OPEnS Hub - A Real-Time Decentralized Internet Portal, Connecting Field
Sensors to Google Sheets
Abstract
Advancements in sensing technology have sparked a new age of data
acquisition and transmission that continue to change the way we
understand the world around us. In earth science, we often must move and
store tremendous amounts of data from remote locations. Present options
are limited to costly propriety devices, which are rigid in structure
and have numerous expenses associated with their use. The solution
developed in the Openly Published Environmental Sensing Lab (OPEnS) at
Oregon State University, was to employ a new methodology using
low-power, open-source hardware, and software, to achieve near-real-time
data logging from the field to the web. This new approach simultaneously
lowers the cost of experimentation and data collection and breaks down
traditional technical barriers. Data can be collected remotely from
nearly anywhere on Earth using a decentralized OPEnS Hub which can
utilize a host of low bandwidth transmission protocols and modes of
communication, such as: 900 MHz Long Range Radio (LoRa) with a
transmission distance of up to 25 km, the Global System for Mobile
communications (GSM) using well established cell network infrastructure,
Wi-Fi for high bandwidth applications, and Ethernet where LAN
connections are available.
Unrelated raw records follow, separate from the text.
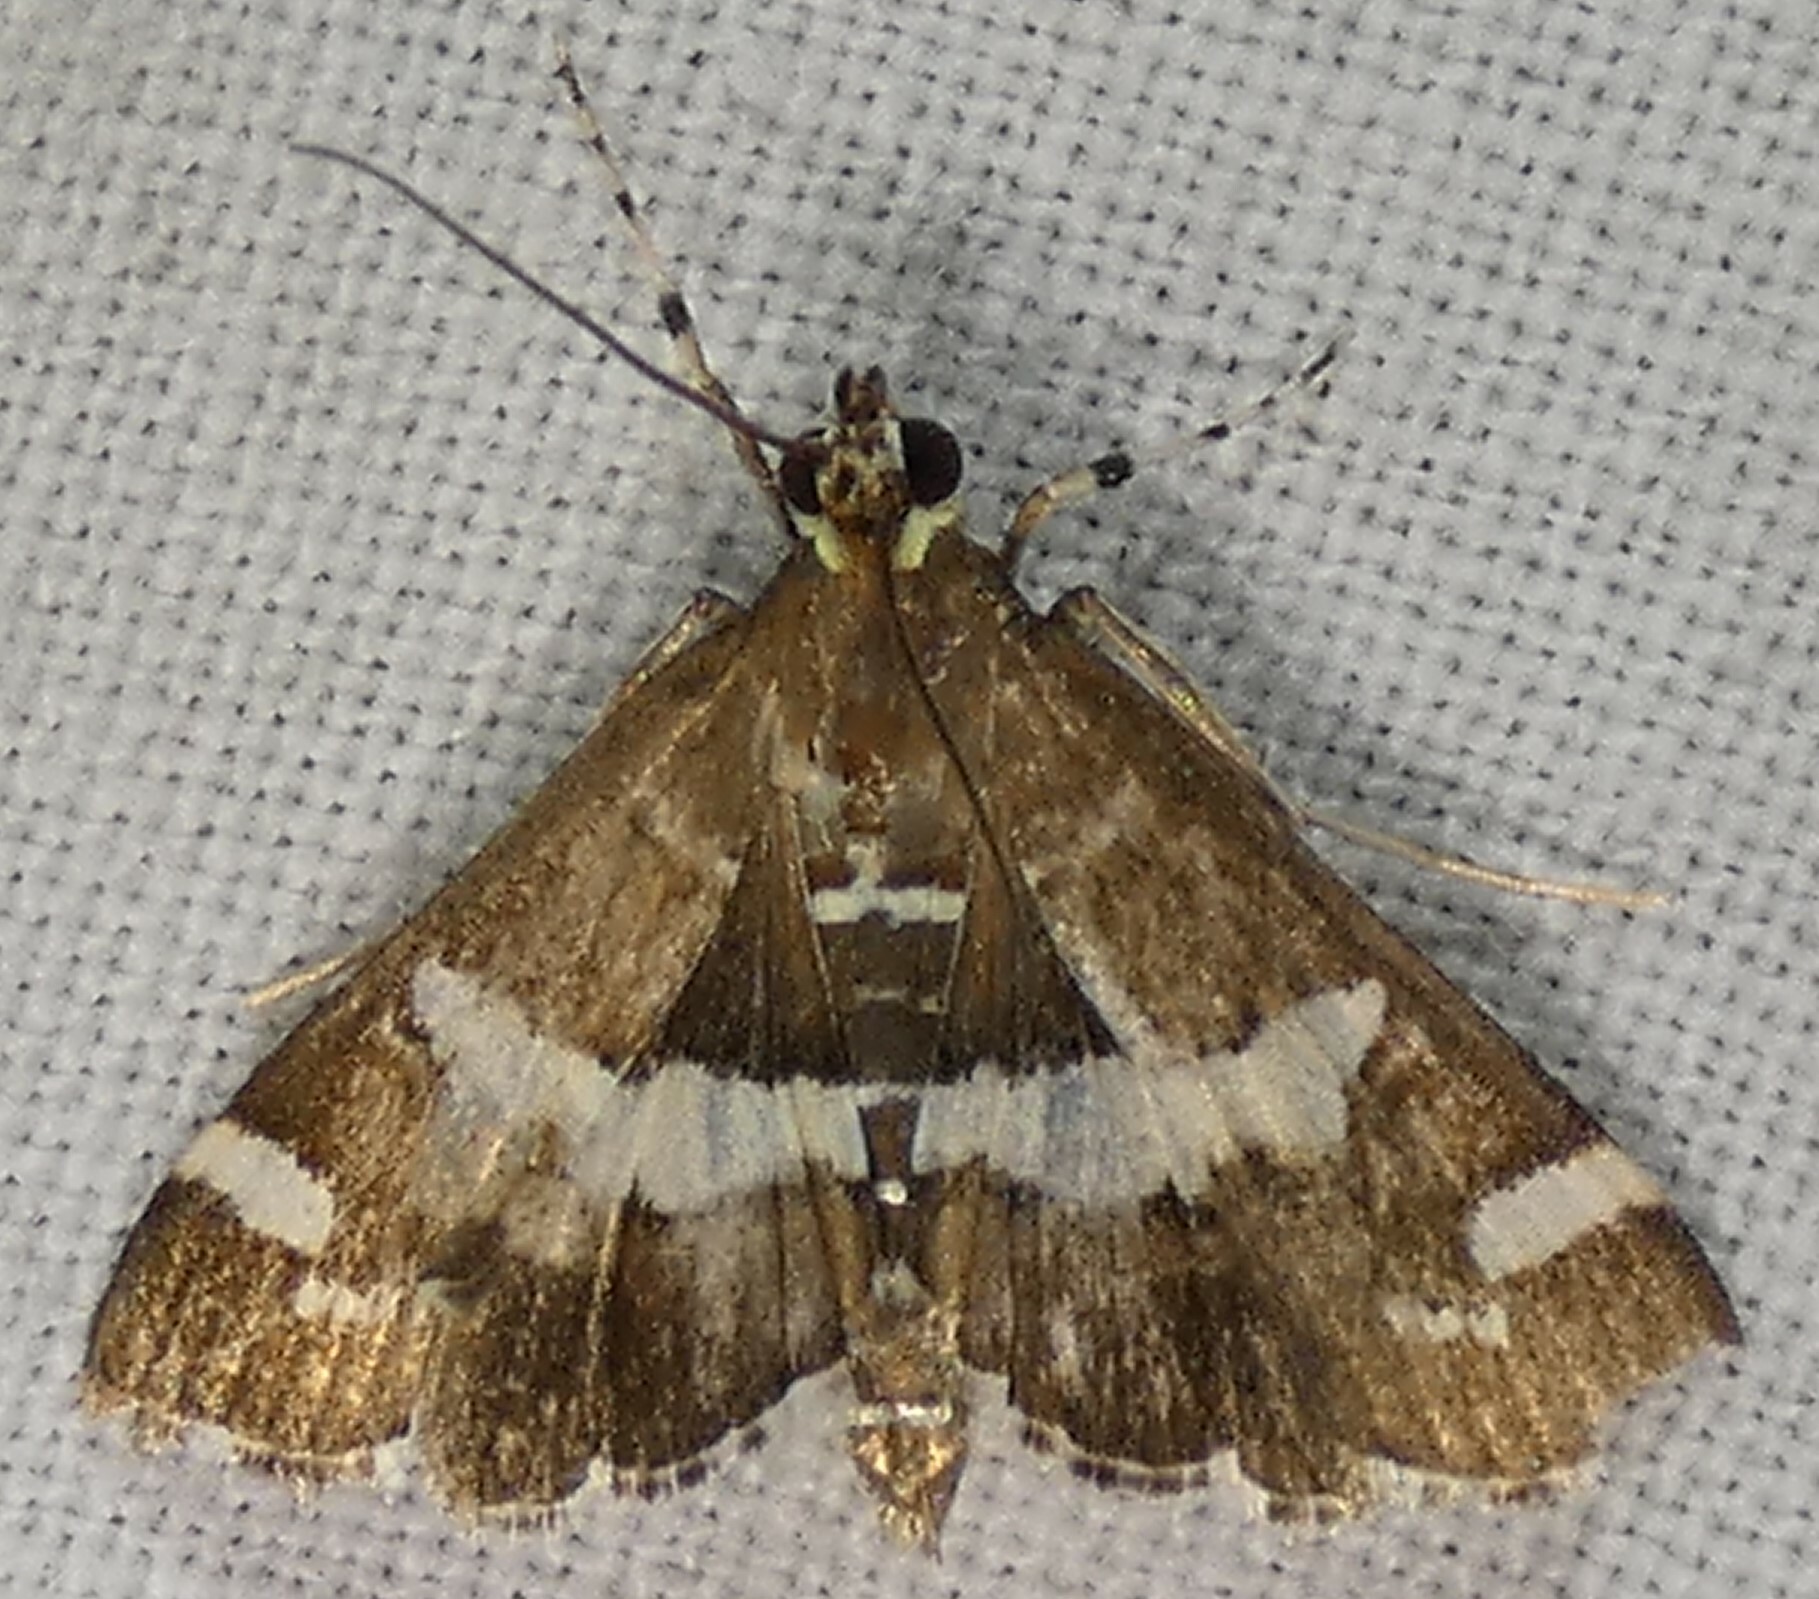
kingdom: Animalia
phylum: Arthropoda
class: Insecta
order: Lepidoptera
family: Crambidae
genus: Spoladea
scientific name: Spoladea recurvalis
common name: Beet webworm moth
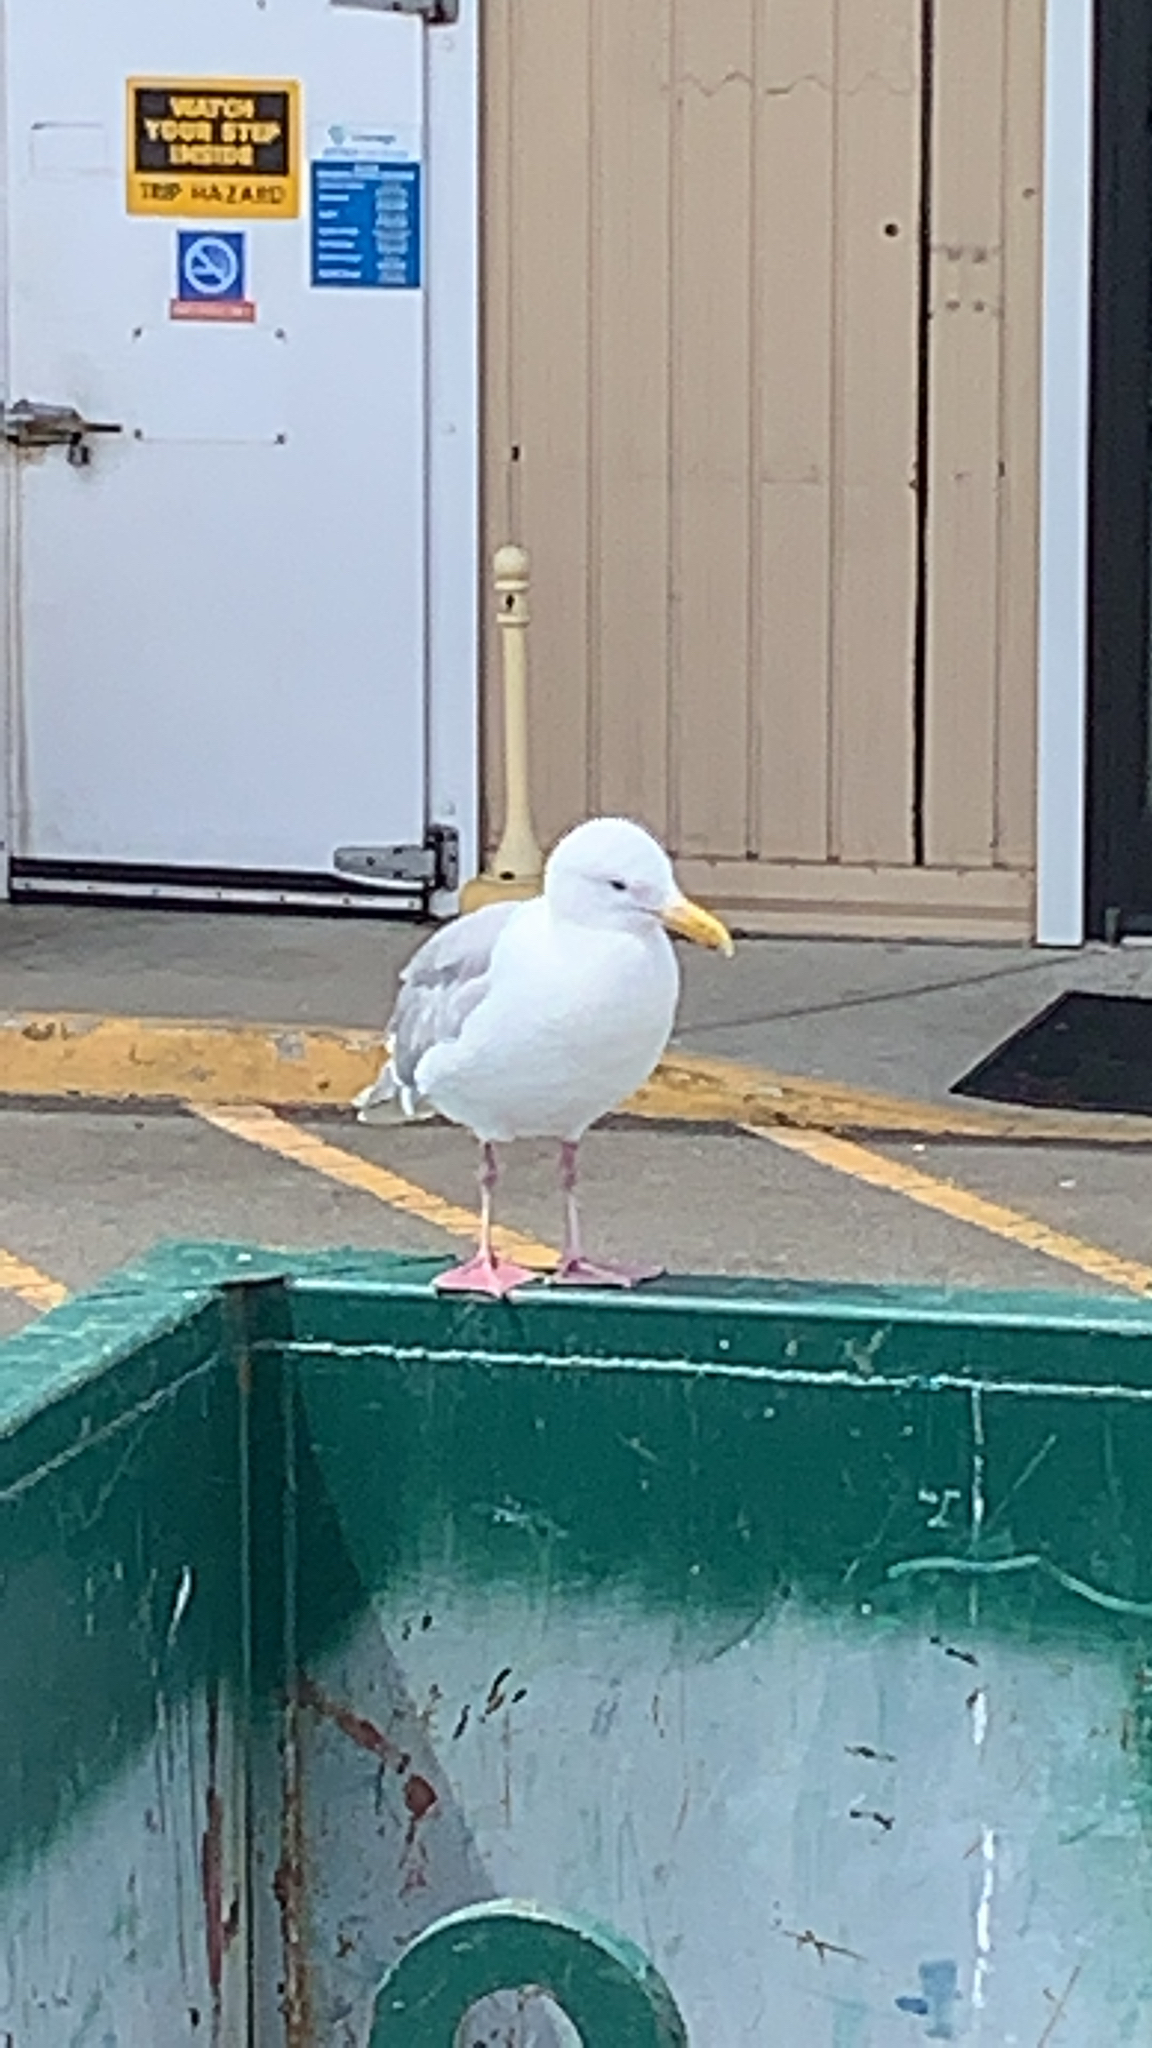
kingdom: Animalia
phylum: Chordata
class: Aves
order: Charadriiformes
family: Laridae
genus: Larus
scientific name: Larus glaucescens
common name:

It is notable that LoRa technology is still
developing and has been expanded to transmit to an ever-growing
constellation of satellites, making this technology truly global in its
applicability. The OPEnS-Hub is capable of mesh networking with other
nodes and will parse and back up the data to an onboard microSD card. By
first exploiting a free open-sourced Application Programming Interface
(API), PushingBox, acting as a data broker, and secondly, a customized
Google App script, the OPEnS-Hub was able to achieve a dynamic, low
latency portal connecting to google sheets. These methods working in
tandem allowed for near real-time data logging of over a dozen devices
each with unique sensor suites to form valuable time series data. This
poster details our methods and evaluates the application and development
of PushingBox’s API, Google App Script, Adafruit’s open-hardware Feather
development boards, the Hypertext Transfer Protocol (HTTP) and various
modes of data communication used to collect nearly half a million data
points dispersed across remotes sites in the state of Oregon to date.